WHAT IS REQUIRED: Could you filter the material and copy every line where the word "down" occurs?

RECORDS FOR THE EXERCISE:
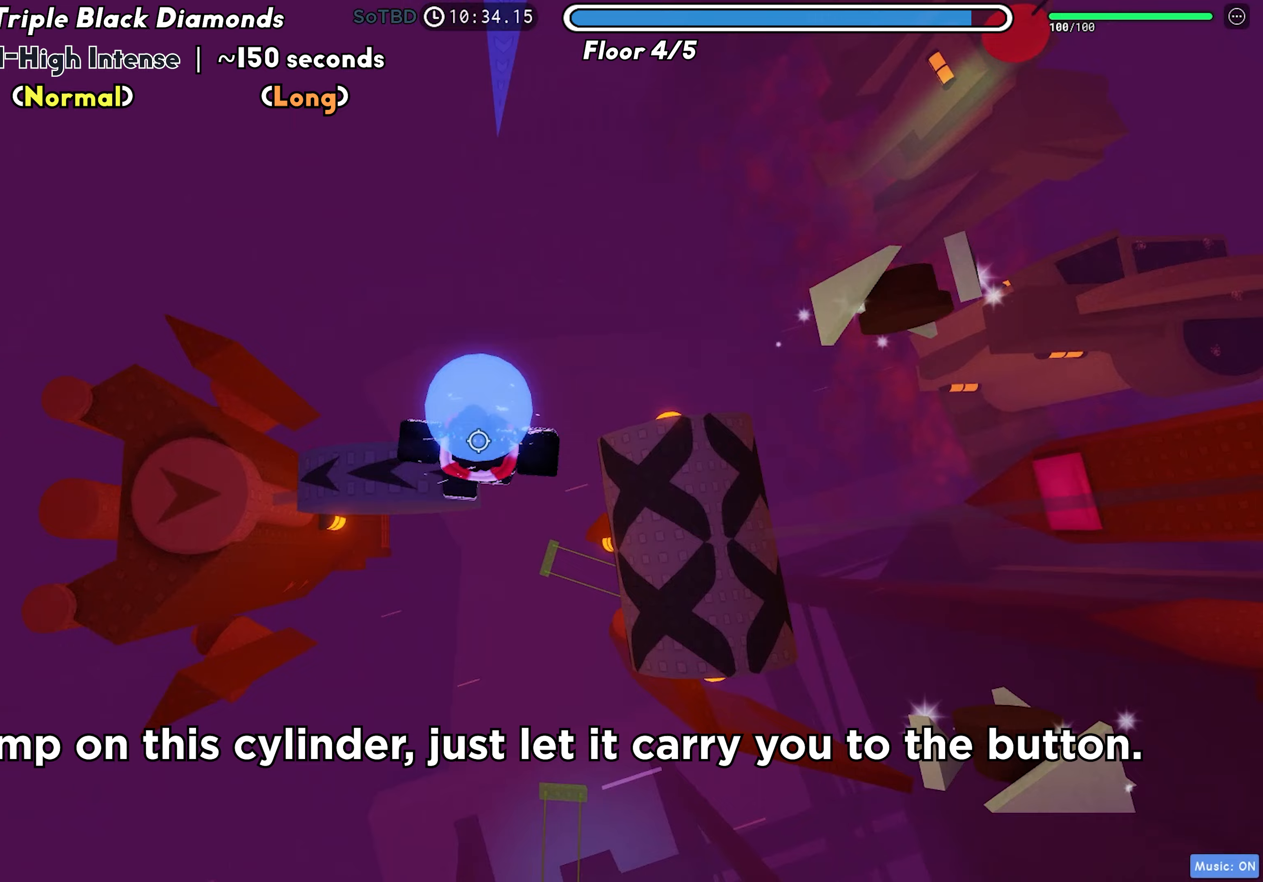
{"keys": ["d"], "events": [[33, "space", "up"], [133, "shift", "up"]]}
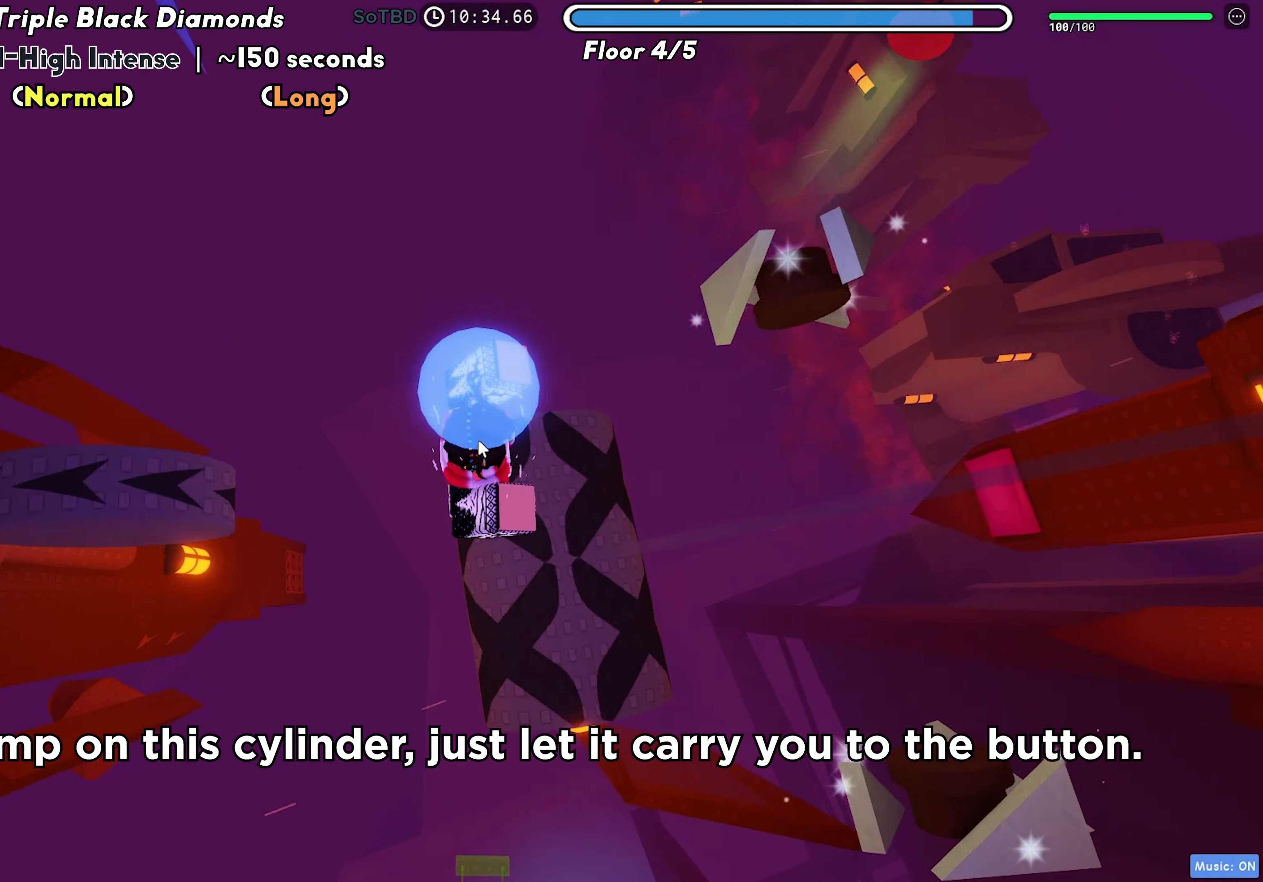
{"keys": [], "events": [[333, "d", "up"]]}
* * *
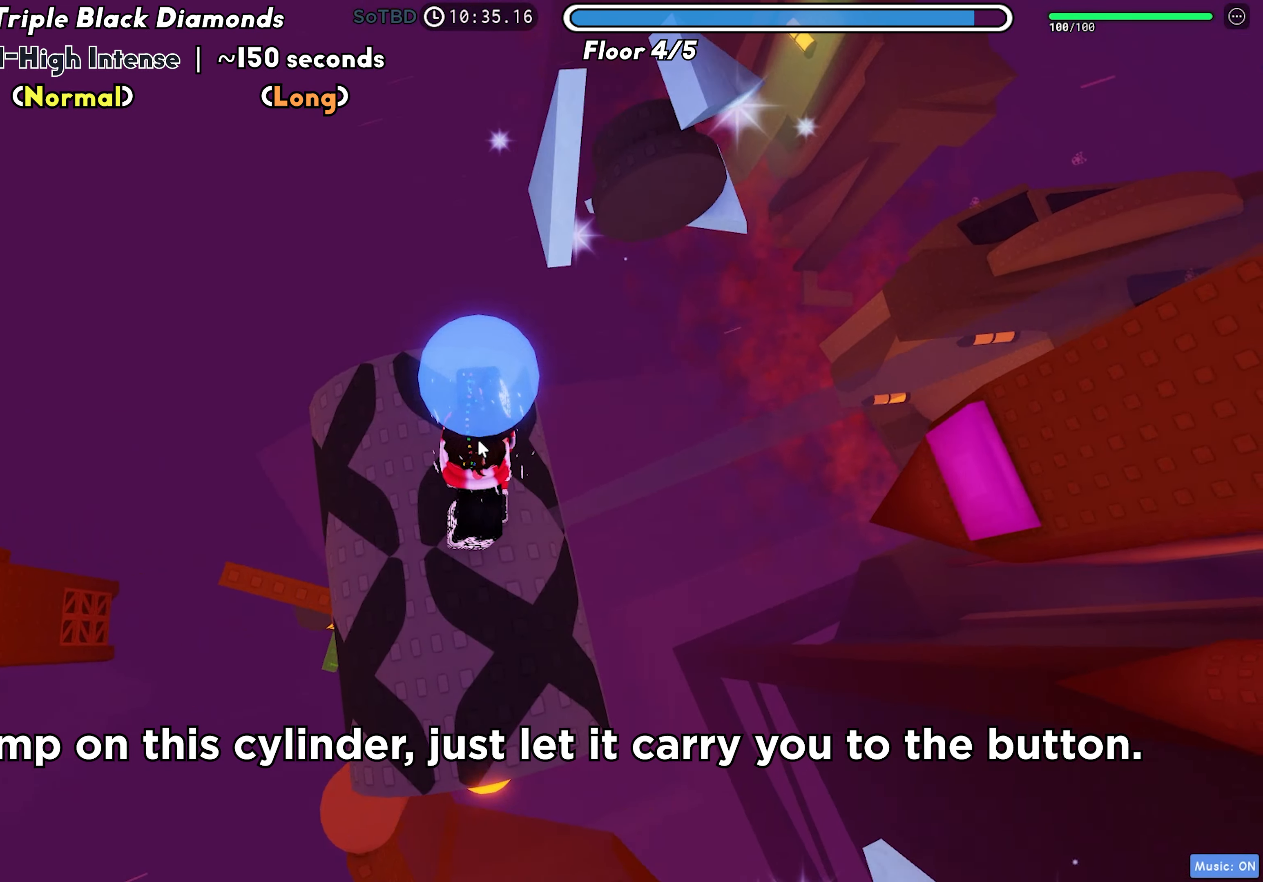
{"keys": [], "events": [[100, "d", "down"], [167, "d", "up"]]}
---
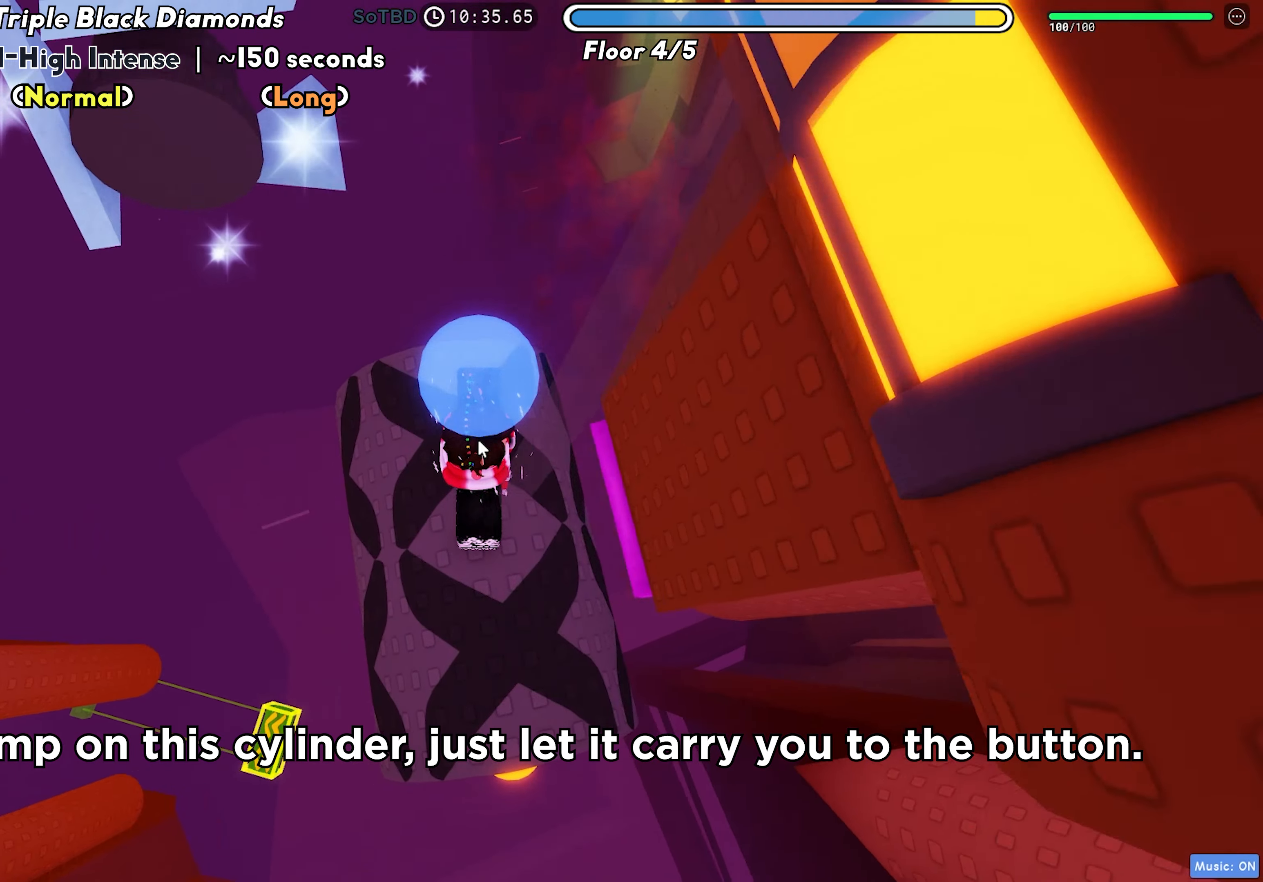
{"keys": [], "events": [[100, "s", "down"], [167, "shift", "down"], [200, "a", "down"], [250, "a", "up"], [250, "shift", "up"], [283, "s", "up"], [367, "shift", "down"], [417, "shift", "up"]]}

RESULT OF THE TASK:
{"keys": [], "events": [[100, "d", "down"], [167, "d", "up"]]}
{"keys": [], "events": [[100, "s", "down"], [167, "shift", "down"], [200, "a", "down"], [250, "a", "up"], [250, "shift", "up"], [283, "s", "up"], [367, "shift", "down"], [417, "shift", "up"]]}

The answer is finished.